I am pretty convinced that night shift had significant influence in sequence of this scenario. The day shift will automatically give me more possibilities to explore new intervention and I would be able to contact other doctors which could allow me to initiate different actions and treatments. Thinking the whole situation over, I am positive that my ethical duties from the nurse - patient relationship would not be changed. I did tell the truth to that patient and explained my actions. By interactions with my client I could tell that she knew that the care which I delivered to her was constant. Admitting to my patient that I did not have any medication to work with, kept my patient calm but not better.
I could feel that this patient was able to understand the position in which I was, it is also called nurse in the middle syndrome. On that specific shift I thought that there was no other possibilities but if it would be truth my feeling of powerless and frustration would not be so strong. It is time to look at this ethical dilemma with a little critiscm in regards to my actions and it is time for some suggestions. I thought that I explored all the possibilities. Starting from the nurse in-charge, I shall be more assertive with her. Instead updating her with the care which this patient received I shall ask her to step in and show some leadership role. Together we shall look for other option as she was more experienced than me and was working longer for this hospital.
I shall state clearly that my patient was not getting adequate care, plus my response shall remind her that this is also her patient and we supposed to decide about our action together. Our common goal shall be to improve this patients condition and we could reach this by working together and supporting each other. Other alternative was to be persistent with doctor, act better as a patient advocate, try to tell my suggestion or ask doctor to explain his rationale for his orders. I did not call nursing manager in-charge on this specific shift. In previous practice we never had to do such a step but I had this in my mind and did not proceed with it. I was certain that by doing so I would still not get the appropriate order for my client and did not speed things up.
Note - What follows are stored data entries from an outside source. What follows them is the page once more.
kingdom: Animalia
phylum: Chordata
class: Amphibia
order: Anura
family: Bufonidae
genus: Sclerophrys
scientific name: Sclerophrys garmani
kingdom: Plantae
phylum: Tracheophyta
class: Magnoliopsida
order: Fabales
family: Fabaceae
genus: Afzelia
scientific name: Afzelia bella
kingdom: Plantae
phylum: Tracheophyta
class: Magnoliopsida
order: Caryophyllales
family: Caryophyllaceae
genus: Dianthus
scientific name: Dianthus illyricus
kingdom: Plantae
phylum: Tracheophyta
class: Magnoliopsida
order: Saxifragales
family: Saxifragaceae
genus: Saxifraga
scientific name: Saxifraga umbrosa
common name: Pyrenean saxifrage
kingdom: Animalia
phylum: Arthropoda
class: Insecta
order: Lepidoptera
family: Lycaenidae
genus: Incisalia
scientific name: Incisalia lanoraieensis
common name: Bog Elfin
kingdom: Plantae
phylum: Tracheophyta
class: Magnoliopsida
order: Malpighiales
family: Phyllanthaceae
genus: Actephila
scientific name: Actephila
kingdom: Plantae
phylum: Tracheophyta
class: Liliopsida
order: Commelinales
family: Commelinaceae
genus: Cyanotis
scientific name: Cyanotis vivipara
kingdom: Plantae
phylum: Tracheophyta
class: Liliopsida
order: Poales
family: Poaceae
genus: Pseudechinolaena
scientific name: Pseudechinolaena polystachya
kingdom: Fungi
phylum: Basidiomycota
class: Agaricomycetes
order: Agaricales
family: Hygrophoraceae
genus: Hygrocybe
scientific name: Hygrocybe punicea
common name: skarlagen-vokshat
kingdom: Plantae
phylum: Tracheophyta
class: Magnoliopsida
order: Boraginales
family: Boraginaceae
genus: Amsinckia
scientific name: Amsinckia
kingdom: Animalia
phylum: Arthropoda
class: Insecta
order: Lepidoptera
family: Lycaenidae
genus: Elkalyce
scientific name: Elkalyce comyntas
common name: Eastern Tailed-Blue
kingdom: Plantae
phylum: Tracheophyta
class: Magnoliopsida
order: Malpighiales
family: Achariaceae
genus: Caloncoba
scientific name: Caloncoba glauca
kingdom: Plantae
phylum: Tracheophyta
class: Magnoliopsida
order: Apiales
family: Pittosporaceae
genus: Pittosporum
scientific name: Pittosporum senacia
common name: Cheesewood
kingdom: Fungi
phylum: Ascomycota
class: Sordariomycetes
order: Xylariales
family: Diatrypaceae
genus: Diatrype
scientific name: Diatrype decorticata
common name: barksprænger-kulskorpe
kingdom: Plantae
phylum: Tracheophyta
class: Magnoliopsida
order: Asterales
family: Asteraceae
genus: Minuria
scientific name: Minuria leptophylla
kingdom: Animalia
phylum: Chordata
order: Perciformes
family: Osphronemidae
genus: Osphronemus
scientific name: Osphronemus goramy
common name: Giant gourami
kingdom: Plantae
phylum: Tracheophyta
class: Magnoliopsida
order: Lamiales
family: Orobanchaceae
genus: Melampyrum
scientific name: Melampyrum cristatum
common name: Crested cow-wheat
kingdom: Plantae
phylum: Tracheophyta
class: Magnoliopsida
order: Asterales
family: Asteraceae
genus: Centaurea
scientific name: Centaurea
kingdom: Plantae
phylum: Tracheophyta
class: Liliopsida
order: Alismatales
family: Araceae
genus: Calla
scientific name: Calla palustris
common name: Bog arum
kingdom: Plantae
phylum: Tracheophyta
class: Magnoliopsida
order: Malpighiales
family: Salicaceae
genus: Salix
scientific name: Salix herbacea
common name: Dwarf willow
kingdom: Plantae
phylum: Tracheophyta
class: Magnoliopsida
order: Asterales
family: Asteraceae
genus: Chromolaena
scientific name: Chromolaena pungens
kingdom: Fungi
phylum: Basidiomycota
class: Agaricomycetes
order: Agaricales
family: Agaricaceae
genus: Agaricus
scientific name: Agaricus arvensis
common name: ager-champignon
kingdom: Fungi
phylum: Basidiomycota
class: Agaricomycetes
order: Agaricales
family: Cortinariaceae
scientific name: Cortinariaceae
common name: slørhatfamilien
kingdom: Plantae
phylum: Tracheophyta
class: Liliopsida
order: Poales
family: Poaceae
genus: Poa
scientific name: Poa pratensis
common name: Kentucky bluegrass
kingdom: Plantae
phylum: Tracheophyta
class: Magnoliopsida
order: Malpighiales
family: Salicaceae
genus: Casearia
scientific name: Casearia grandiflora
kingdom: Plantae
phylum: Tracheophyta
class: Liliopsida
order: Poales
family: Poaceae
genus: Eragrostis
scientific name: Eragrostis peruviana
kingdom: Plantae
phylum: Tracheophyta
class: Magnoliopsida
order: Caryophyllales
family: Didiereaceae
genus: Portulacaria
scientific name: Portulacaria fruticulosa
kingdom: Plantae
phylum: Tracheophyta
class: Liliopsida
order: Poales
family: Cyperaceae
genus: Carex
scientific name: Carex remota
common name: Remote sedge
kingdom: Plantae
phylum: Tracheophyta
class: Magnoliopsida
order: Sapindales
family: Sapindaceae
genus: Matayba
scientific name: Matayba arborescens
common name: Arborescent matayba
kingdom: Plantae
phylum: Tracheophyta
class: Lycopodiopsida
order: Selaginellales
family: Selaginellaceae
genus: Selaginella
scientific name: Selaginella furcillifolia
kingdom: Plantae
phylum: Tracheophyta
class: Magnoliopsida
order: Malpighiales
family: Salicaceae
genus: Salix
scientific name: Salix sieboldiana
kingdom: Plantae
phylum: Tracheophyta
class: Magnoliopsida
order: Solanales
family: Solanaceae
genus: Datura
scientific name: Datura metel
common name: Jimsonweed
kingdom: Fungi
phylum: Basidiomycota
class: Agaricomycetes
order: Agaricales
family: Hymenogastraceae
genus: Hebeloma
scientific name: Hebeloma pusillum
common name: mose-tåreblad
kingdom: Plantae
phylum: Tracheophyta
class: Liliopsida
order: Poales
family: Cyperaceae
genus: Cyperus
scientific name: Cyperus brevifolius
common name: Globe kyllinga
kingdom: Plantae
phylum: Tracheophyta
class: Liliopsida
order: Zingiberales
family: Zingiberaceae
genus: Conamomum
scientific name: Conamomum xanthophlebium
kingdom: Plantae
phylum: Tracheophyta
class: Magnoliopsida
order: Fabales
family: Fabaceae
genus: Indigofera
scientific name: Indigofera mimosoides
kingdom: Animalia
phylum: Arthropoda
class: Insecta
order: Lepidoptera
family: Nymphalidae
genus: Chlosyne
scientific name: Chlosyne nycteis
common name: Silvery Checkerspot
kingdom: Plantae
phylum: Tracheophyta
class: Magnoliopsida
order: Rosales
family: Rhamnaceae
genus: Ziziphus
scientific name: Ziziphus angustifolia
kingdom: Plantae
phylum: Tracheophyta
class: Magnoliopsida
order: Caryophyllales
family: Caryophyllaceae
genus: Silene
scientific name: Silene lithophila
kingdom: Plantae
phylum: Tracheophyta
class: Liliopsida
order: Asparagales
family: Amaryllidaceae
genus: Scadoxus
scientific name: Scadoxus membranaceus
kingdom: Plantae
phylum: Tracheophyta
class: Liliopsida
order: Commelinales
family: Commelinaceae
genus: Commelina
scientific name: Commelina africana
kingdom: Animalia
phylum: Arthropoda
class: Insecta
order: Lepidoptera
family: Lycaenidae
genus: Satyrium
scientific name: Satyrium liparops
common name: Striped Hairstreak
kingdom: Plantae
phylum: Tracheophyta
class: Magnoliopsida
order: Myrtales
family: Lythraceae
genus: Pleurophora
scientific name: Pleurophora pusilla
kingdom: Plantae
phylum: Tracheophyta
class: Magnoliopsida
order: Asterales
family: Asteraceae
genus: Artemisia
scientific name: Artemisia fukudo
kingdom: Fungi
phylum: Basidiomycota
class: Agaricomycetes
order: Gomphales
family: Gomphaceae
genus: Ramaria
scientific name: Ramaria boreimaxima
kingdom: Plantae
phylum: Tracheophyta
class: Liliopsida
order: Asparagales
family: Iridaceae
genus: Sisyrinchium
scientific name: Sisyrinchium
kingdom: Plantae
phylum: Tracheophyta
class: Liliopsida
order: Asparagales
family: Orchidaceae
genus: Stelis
This was probably important decision as it would address the problem on the spot, get over with the disagreement about insulin administration with me and the nurse in-charge. Therefore I cannot comment about decision making on the Meso level as I did not explore it. My practice is not perfect and there is always room for improvement. If I would approach this situation again for sure I would be more assertive. I think it is beneficial to explore other alternatives and encourage other coworkers or professionals to discuss the possibilities of different actions plus to decide together what would benefit our patient. After all, we are the most responsible for the care which we give to our client and if there is an indication that the care is not appropriate we shall make the attempts or steps to provide better and more satisfying care. Refrences 1.
Canadian Nurses Association: Code of Ethics, August 1999. 2. Gual Al. Ethical decision making in the critical care units. Critical care Nurse 1999; 16, p. 24-26 3.
Omery A, (1989). Values, moral reasoning, and ethics. Nursing clinics of North America. 24 (2), 449-508. 4. Reich WT. Speaking of suffering: a moral account of compassion.
Soundings 1989; 72; p. 83-108 5. Rushton C.H. (1992) care giver suffering in the critical care nursing. Heart and Lung.